(Stored records)

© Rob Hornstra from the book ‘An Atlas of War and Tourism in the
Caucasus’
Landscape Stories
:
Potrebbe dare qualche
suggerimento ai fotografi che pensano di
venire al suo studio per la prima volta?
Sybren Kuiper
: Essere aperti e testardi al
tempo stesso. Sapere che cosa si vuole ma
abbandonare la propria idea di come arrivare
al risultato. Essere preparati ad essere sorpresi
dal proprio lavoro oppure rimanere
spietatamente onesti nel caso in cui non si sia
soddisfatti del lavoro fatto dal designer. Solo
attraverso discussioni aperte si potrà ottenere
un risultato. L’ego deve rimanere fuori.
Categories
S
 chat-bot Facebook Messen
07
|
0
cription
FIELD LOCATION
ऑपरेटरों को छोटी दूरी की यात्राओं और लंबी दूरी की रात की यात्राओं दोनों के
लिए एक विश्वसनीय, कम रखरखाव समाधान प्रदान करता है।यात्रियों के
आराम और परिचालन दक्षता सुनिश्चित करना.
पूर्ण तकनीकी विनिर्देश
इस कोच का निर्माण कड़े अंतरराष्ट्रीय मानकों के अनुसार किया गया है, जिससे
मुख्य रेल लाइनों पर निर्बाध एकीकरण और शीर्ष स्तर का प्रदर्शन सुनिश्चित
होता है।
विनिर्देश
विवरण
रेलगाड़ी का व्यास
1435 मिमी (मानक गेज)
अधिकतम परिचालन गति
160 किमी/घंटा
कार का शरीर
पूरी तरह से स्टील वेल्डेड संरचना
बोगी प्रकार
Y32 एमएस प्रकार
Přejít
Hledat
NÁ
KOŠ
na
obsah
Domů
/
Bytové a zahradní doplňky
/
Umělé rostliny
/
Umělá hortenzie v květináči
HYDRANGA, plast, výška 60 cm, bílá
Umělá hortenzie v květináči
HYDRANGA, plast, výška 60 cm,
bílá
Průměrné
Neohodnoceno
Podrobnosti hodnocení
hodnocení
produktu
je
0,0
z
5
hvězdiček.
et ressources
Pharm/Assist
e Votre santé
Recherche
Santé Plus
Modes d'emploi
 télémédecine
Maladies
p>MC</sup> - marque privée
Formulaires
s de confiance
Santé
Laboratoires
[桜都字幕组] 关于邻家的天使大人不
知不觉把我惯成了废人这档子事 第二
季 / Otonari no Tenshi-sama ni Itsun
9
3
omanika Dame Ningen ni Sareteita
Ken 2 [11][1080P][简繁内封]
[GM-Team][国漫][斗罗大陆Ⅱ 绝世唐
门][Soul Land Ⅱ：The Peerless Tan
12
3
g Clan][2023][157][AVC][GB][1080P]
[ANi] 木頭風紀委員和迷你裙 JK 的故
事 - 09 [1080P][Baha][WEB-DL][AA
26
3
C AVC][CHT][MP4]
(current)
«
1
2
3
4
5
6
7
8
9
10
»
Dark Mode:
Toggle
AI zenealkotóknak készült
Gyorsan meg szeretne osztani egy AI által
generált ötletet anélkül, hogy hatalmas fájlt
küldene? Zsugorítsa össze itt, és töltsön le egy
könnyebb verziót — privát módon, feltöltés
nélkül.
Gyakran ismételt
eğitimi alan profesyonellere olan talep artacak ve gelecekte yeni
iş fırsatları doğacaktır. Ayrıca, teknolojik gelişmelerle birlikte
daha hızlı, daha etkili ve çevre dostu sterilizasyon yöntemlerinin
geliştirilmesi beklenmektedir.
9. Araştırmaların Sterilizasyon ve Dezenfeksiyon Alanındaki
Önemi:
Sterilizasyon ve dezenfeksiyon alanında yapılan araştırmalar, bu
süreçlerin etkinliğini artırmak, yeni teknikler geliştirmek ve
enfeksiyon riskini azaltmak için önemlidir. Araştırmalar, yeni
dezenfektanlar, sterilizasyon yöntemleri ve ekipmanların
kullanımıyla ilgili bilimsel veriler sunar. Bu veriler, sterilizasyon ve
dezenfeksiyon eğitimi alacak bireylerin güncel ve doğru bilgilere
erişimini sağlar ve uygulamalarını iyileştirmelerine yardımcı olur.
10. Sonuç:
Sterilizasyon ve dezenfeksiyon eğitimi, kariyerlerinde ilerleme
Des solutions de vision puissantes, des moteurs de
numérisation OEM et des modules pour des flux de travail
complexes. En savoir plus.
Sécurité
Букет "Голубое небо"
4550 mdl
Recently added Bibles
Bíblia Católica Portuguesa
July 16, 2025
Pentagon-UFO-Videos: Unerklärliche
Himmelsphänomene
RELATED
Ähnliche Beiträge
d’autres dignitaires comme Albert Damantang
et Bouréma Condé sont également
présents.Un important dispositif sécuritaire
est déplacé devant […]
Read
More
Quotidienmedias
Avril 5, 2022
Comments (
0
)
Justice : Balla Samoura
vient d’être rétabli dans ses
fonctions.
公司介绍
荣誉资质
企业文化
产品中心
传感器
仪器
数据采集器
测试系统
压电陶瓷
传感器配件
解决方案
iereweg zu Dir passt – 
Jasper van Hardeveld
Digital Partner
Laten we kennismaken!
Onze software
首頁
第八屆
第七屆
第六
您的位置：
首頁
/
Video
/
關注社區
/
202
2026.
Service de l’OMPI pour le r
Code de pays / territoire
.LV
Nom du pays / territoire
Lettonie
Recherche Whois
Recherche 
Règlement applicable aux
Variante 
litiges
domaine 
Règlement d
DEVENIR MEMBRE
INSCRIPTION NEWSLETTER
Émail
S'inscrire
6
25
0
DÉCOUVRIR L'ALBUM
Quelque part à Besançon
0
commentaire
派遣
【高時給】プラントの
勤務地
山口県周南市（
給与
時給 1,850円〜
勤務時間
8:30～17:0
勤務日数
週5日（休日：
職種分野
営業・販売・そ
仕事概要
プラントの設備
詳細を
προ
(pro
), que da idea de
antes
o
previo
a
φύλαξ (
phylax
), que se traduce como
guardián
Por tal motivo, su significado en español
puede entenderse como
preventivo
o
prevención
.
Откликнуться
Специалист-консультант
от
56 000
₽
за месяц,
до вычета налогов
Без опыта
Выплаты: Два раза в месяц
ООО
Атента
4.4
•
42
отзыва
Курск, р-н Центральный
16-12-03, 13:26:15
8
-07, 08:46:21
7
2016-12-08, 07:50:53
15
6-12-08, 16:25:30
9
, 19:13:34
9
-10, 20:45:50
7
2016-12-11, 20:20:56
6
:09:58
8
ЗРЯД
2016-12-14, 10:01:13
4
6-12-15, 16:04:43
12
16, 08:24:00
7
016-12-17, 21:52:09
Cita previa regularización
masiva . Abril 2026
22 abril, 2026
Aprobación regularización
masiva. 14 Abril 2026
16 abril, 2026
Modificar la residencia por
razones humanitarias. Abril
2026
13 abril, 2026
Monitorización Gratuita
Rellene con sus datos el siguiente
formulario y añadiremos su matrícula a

- [Exercise goal]: Please reproduce every record shown above, exactly as written.

- [Output below]:
© Rob Hornstra from the book ‘An Atlas of War and Tourism in the
Caucasus’
Landscape Stories
:
Potrebbe dare qualche
suggerimento ai fotografi che pensano di
venire al suo studio per la prima volta?
Sybren Kuiper
: Essere aperti e testardi al
tempo stesso. Sapere che cosa si vuole ma
abbandonare la propria idea di come arrivare
al risultato. Essere preparati ad essere sorpresi
dal proprio lavoro oppure rimanere
spietatamente onesti nel caso in cui non si sia
soddisfatti del lavoro fatto dal designer. Solo
attraverso discussioni aperte si potrà ottenere
un risultato. L’ego deve rimanere fuori.
Categories
S
 chat-bot Facebook Messen
07
|
0
cription
FIELD LOCATION
ऑपरेटरों को छोटी दूरी की यात्राओं और लंबी दूरी की रात की यात्राओं दोनों के
लिए एक विश्वसनीय, कम रखरखाव समाधान प्रदान करता है।यात्रियों के
आराम और परिचालन दक्षता सुनिश्चित करना.
पूर्ण तकनीकी विनिर्देश
इस कोच का निर्माण कड़े अंतरराष्ट्रीय मानकों के अनुसार किया गया है, जिससे
मुख्य रेल लाइनों पर निर्बाध एकीकरण और शीर्ष स्तर का प्रदर्शन सुनिश्चित
होता है।
विनिर्देश
विवरण
रेलगाड़ी का व्यास
1435 मिमी (मानक गेज)
अधिकतम परिचालन गति
160 किमी/घंटा
कार का शरीर
पूरी तरह से स्टील वेल्डेड संरचना
बोगी प्रकार
Y32 एमएस प्रकार
Přejít
Hledat
NÁ
KOŠ
na
obsah
Domů
/
Bytové a zahradní doplňky
/
Umělé rostliny
/
Umělá hortenzie v květináči
HYDRANGA, plast, výška 60 cm, bílá
Umělá hortenzie v květináči
HYDRANGA, plast, výška 60 cm,
bílá
Průměrné
Neohodnoceno
Podrobnosti hodnocení
hodnocení
produktu
je
0,0
z
5
hvězdiček.
et ressources
Pharm/Assist
e Votre santé
Recherche
Santé Plus
Modes d'emploi
 télémédecine
Maladies
p>MC</sup> - marque privée
Formulaires
s de confiance
Santé
Laboratoires
[桜都字幕组] 关于邻家的天使大人不
知不觉把我惯成了废人这档子事 第二
季 / Otonari no Tenshi-sama ni Itsun
9
3
omanika Dame Ningen ni Sareteita
Ken 2 [11][1080P][简繁内封]
[GM-Team][国漫][斗罗大陆Ⅱ 绝世唐
门][Soul Land Ⅱ：The Peerless Tan
12
3
g Clan][2023][157][AVC][GB][1080P]
[ANi] 木頭風紀委員和迷你裙 JK 的故
事 - 09 [1080P][Baha][WEB-DL][AA
26
3
C AVC][CHT][MP4]
(current)
«
1
2
3
4
5
6
7
8
9
10
»
Dark Mode:
Toggle
AI zenealkotóknak készült
Gyorsan meg szeretne osztani egy AI által
generált ötletet anélkül, hogy hatalmas fájlt
küldene? Zsugorítsa össze itt, és töltsön le egy
könnyebb verziót — privát módon, feltöltés
nélkül.
Gyakran ismételt
eğitimi alan profesyonellere olan talep artacak ve gelecekte yeni
iş fırsatları doğacaktır. Ayrıca, teknolojik gelişmelerle birlikte
daha hızlı, daha etkili ve çevre dostu sterilizasyon yöntemlerinin
geliştirilmesi beklenmektedir.
9. Araştırmaların Sterilizasyon ve Dezenfeksiyon Alanındaki
Önemi:
Sterilizasyon ve dezenfeksiyon alanında yapılan araştırmalar, bu
süreçlerin etkinliğini artırmak, yeni teknikler geliştirmek ve
enfeksiyon riskini azaltmak için önemlidir. Araştırmalar, yeni
dezenfektanlar, sterilizasyon yöntemleri ve ekipmanların
kullanımıyla ilgili bilimsel veriler sunar. Bu veriler, sterilizasyon ve
dezenfeksiyon eğitimi alacak bireylerin güncel ve doğru bilgilere
erişimini sağlar ve uygulamalarını iyileştirmelerine yardımcı olur.
10. Sonuç:
Sterilizasyon ve dezenfeksiyon eğitimi, kariyerlerinde ilerleme
Des solutions de vision puissantes, des moteurs de
numérisation OEM et des modules pour des flux de travail
complexes. En savoir plus.
Sécurité
Букет "Голубое небо"
4550 mdl
Recently added Bibles
Bíblia Católica Portuguesa
July 16, 2025
Pentagon-UFO-Videos: Unerklärliche
Himmelsphänomene
RELATED
Ähnliche Beiträge
d’autres dignitaires comme Albert Damantang
et Bouréma Condé sont également
présents.Un important dispositif sécuritaire
est déplacé devant […]
Read
More
Quotidienmedias
Avril 5, 2022
Comments (
0
)
Justice : Balla Samoura
vient d’être rétabli dans ses
fonctions.
公司介绍
荣誉资质
企业文化
产品中心
传感器
仪器
数据采集器
测试系统
压电陶瓷
传感器配件
解决方案
iereweg zu Dir passt – 
Jasper van Hardeveld
Digital Partner
Laten we kennismaken!
Onze software
首頁
第八屆
第七屆
第六
您的位置：
首頁
/
Video
/
關注社區
/
202
2026.
Service de l’OMPI pour le r
Code de pays / territoire
.LV
Nom du pays / territoire
Lettonie
Recherche Whois
Recherche 
Règlement applicable aux
Variante 
litiges
domaine 
Règlement d
DEVENIR MEMBRE
INSCRIPTION NEWSLETTER
Émail
S'inscrire
6
25
0
DÉCOUVRIR L'ALBUM
Quelque part à Besançon
0
commentaire
派遣
【高時給】プラントの
勤務地
山口県周南市（
給与
時給 1,850円〜
勤務時間
8:30～17:0
勤務日数
週5日（休日：
職種分野
営業・販売・そ
仕事概要
プラントの設備
詳細を
προ
(pro
), que da idea de
antes
o
previo
a
φύλαξ (
phylax
), que se traduce como
guardián
Por tal motivo, su significado en español
puede entenderse como
preventivo
o
prevención
.
Откликнуться
Специалист-консультант
от
56 000
₽
за месяц,
до вычета налогов
Без опыта
Выплаты: Два раза в месяц
ООО
Атента
4.4
•
42
отзыва
Курск, р-н Центральный
16-12-03, 13:26:15
8
-07, 08:46:21
7
2016-12-08, 07:50:53
15
6-12-08, 16:25:30
9
, 19:13:34
9
-10, 20:45:50
7
2016-12-11, 20:20:56
6
:09:58
8
ЗРЯД
2016-12-14, 10:01:13
4
6-12-15, 16:04:43
12
16, 08:24:00
7
016-12-17, 21:52:09
Cita previa regularización
masiva . Abril 2026
22 abril, 2026
Aprobación regularización
masiva. 14 Abril 2026
16 abril, 2026
Modificar la residencia por
razones humanitarias. Abril
2026
13 abril, 2026
Monitorización Gratuita
Rellene con sus datos el siguiente
formulario y añadiremos su matrícula a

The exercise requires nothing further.